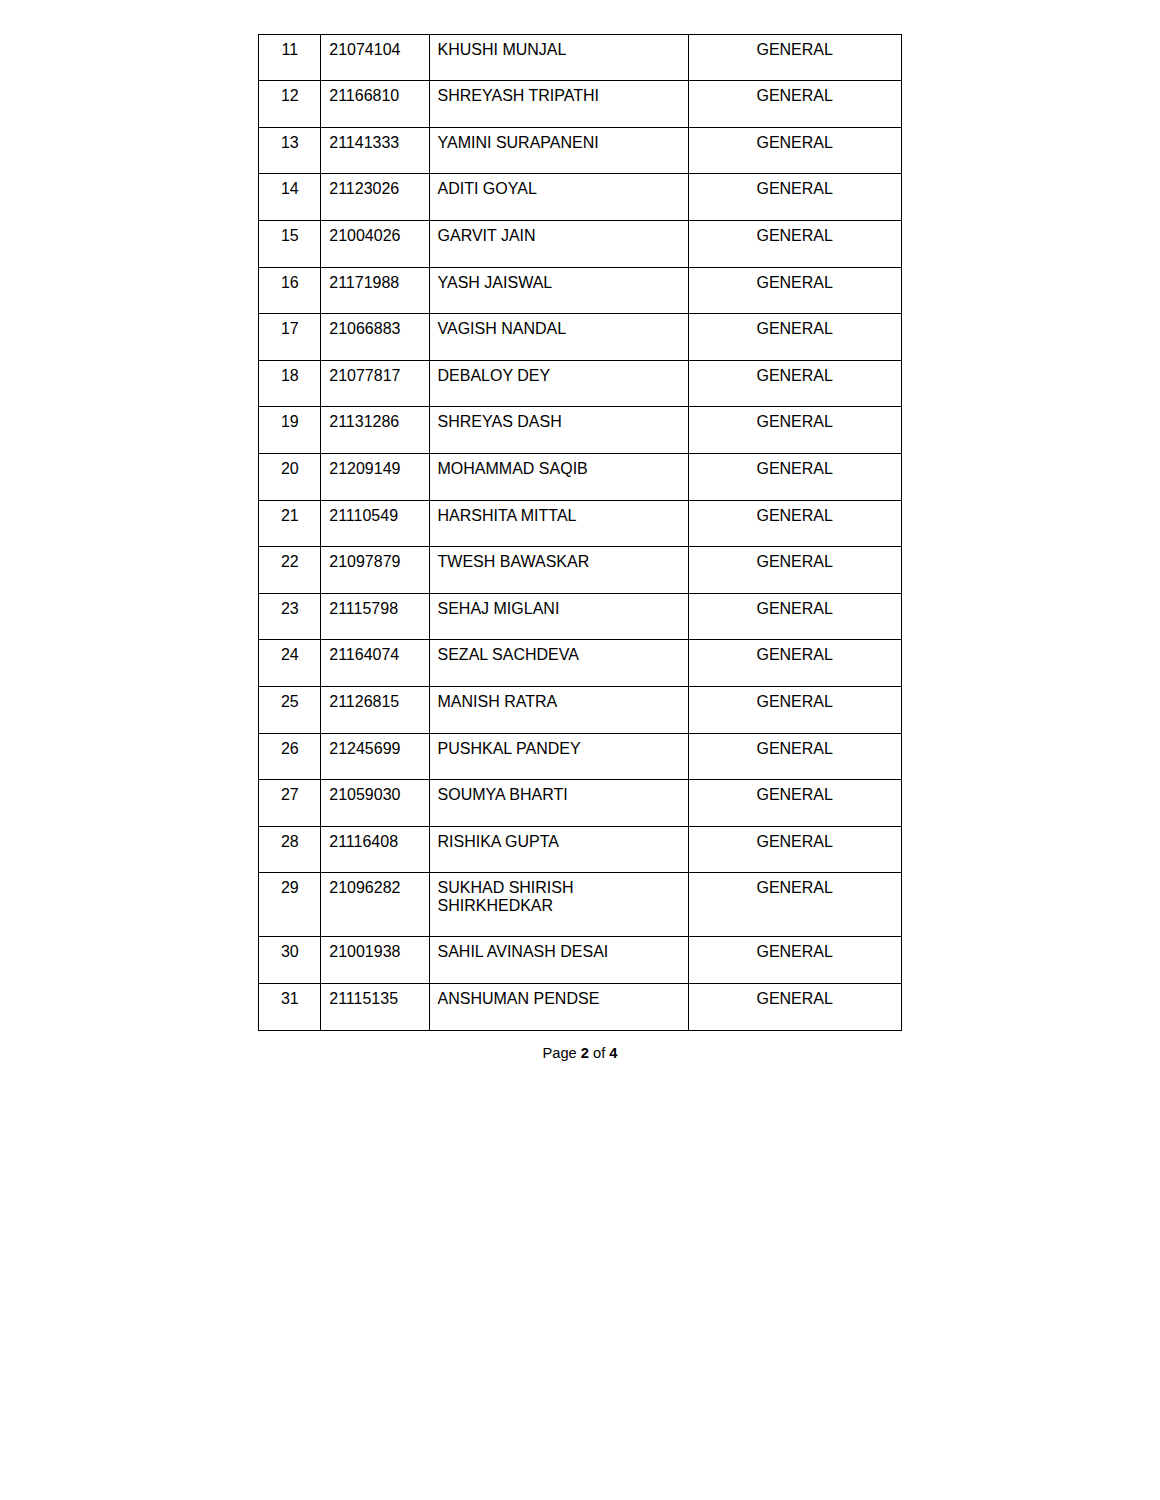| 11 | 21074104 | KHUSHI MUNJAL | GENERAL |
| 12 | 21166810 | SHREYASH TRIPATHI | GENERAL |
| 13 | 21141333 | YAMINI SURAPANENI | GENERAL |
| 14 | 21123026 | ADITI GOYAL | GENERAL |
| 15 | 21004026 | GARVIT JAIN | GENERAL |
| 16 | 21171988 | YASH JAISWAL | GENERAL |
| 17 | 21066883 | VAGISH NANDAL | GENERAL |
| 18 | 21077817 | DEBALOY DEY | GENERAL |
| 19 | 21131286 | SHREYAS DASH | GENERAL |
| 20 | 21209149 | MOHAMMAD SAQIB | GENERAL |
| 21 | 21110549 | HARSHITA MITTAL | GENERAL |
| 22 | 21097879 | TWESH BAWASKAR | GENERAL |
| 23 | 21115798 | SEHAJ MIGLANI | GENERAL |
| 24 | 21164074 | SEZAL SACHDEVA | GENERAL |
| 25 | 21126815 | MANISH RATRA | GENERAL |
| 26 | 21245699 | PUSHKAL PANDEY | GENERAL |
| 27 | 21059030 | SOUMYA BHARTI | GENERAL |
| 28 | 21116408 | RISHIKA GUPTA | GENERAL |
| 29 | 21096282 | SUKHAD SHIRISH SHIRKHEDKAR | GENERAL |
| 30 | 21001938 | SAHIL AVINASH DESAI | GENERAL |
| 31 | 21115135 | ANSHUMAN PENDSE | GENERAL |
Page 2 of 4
☆ ☆ ☆ ☆
> Task goal
The records above must be printed exactly, but the pictures they hold should be omitted.

> Solution to this problem
| 11 | 21074104 | KHUSHI MUNJAL | GENERAL |
| 12 | 21166810 | SHREYASH TRIPATHI | GENERAL |
| 13 | 21141333 | YAMINI SURAPANENI | GENERAL |
| 14 | 21123026 | ADITI GOYAL | GENERAL |
| 15 | 21004026 | GARVIT JAIN | GENERAL |
| 16 | 21171988 | YASH JAISWAL | GENERAL |
| 17 | 21066883 | VAGISH NANDAL | GENERAL |
| 18 | 21077817 | DEBALOY DEY | GENERAL |
| 19 | 21131286 | SHREYAS DASH | GENERAL |
| 20 | 21209149 | MOHAMMAD SAQIB | GENERAL |
| 21 | 21110549 | HARSHITA MITTAL | GENERAL |
| 22 | 21097879 | TWESH BAWASKAR | GENERAL |
| 23 | 21115798 | SEHAJ MIGLANI | GENERAL |
| 24 | 21164074 | SEZAL SACHDEVA | GENERAL |
| 25 | 21126815 | MANISH RATRA | GENERAL |
| 26 | 21245699 | PUSHKAL PANDEY | GENERAL |
| 27 | 21059030 | SOUMYA BHARTI | GENERAL |
| 28 | 21116408 | RISHIKA GUPTA | GENERAL |
| 29 | 21096282 | SUKHAD SHIRISH SHIRKHEDKAR | GENERAL |
| 30 | 21001938 | SAHIL AVINASH DESAI | GENERAL |
| 31 | 21115135 | ANSHUMAN PENDSE | GENERAL |
Page 2 of 4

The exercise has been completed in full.